[Stored data]
•••••

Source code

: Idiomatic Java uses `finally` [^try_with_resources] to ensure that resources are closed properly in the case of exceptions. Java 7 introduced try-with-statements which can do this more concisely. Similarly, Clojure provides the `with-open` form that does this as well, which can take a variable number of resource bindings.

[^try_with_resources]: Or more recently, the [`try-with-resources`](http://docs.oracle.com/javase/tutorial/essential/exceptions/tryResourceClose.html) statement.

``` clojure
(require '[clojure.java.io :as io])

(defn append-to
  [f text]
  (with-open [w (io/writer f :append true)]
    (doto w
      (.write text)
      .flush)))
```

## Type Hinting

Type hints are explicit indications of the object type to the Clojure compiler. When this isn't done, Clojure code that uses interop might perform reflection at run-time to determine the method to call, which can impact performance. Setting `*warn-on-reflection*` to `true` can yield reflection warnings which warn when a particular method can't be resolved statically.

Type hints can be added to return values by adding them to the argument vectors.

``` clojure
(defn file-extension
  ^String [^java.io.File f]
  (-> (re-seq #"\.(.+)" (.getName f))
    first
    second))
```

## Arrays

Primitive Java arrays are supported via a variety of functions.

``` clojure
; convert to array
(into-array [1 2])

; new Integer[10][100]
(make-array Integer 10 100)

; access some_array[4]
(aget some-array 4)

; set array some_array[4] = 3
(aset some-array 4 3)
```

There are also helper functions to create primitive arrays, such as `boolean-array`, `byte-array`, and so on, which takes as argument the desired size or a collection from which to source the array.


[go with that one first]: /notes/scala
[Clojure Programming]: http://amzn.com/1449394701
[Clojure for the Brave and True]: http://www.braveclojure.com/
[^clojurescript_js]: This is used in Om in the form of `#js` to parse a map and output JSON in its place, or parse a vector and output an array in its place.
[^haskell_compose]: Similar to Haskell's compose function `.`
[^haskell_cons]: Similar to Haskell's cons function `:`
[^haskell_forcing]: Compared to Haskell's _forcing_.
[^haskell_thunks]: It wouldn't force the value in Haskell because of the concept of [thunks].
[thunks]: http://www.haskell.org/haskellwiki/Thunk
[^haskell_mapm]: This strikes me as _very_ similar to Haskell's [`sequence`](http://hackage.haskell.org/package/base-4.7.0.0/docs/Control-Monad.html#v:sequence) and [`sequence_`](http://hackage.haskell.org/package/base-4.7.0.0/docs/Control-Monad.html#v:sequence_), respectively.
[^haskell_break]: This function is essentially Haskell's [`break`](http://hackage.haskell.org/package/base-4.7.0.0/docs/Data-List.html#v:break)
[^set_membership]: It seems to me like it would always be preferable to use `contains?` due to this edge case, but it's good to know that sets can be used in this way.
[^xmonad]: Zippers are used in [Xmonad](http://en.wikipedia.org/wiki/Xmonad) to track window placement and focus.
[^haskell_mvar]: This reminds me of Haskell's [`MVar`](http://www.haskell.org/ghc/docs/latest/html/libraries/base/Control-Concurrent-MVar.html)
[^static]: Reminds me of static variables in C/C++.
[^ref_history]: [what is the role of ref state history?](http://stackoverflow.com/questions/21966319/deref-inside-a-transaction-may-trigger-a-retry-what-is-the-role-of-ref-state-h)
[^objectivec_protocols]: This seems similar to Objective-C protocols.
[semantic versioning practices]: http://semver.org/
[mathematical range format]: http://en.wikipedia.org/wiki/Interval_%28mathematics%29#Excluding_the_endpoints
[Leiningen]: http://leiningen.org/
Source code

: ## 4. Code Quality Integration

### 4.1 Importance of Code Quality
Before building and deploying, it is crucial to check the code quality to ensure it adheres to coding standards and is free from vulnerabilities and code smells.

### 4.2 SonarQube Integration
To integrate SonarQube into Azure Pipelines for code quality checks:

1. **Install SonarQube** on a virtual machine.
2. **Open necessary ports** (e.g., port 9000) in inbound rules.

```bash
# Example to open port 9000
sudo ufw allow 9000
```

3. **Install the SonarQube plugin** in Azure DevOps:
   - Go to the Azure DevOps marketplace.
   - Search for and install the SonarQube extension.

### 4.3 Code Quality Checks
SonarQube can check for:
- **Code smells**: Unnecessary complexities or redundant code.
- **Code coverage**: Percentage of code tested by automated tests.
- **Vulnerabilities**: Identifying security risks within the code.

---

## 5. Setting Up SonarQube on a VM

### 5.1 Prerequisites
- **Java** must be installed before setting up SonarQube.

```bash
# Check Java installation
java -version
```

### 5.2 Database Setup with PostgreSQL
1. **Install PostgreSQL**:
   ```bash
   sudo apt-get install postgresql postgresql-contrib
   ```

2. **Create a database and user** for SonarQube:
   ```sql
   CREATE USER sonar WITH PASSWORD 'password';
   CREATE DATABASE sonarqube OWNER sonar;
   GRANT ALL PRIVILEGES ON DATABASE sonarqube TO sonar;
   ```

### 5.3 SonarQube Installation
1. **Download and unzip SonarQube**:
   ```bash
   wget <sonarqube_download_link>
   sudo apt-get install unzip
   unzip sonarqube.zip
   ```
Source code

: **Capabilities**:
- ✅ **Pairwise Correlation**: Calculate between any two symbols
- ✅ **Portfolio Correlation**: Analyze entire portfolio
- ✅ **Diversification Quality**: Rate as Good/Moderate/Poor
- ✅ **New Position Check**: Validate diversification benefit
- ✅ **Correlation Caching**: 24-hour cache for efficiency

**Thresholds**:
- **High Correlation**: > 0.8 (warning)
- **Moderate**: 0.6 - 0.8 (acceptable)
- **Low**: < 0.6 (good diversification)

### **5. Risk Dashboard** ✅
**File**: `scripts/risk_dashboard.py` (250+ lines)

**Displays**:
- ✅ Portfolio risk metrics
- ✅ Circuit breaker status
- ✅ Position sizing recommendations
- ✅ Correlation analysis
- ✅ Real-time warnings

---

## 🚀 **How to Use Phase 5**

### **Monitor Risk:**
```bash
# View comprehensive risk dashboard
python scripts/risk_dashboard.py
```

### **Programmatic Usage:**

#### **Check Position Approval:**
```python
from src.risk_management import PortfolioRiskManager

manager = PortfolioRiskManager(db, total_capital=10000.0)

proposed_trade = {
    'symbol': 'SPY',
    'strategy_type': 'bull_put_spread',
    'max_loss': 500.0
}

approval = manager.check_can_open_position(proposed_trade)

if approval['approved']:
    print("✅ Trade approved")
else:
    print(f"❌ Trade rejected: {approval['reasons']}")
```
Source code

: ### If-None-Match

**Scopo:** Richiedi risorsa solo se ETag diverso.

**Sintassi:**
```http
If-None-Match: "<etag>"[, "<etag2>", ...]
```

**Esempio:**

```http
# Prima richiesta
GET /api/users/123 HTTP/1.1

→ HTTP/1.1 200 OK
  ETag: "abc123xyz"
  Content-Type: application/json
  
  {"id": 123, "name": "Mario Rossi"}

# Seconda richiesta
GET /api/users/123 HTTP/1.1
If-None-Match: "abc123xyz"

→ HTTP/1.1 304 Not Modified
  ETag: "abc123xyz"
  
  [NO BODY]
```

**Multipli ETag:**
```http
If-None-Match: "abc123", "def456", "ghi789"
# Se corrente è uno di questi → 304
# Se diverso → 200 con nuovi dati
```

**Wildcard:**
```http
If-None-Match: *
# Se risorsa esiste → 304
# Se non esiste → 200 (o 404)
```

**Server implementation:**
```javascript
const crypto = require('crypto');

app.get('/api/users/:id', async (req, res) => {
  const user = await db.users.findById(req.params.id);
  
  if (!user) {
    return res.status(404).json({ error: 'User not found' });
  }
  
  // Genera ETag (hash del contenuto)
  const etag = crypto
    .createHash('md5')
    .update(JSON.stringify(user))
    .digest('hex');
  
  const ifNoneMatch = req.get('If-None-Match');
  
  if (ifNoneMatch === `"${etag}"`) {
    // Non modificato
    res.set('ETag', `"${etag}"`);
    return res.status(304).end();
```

•••••

▶ **WORK ITEM**
Copy each line of the data that contains the word "more".

▶ **ANSWER TO THIS PROBLEM**
: Idiomatic Java uses `finally` [^try_with_resources] to ensure that resources are closed properly in the case of exceptions. Java 7 introduced try-with-statements which can do this more concisely. Similarly, Clojure provides the `with-open` form that does this as well, which can take a variable number of resource bindings.
[^try_with_resources]: Or more recently, the [`try-with-resources`](http://docs.oracle.com/javase/tutorial/essential/exceptions/tryResourceClose.html) statement.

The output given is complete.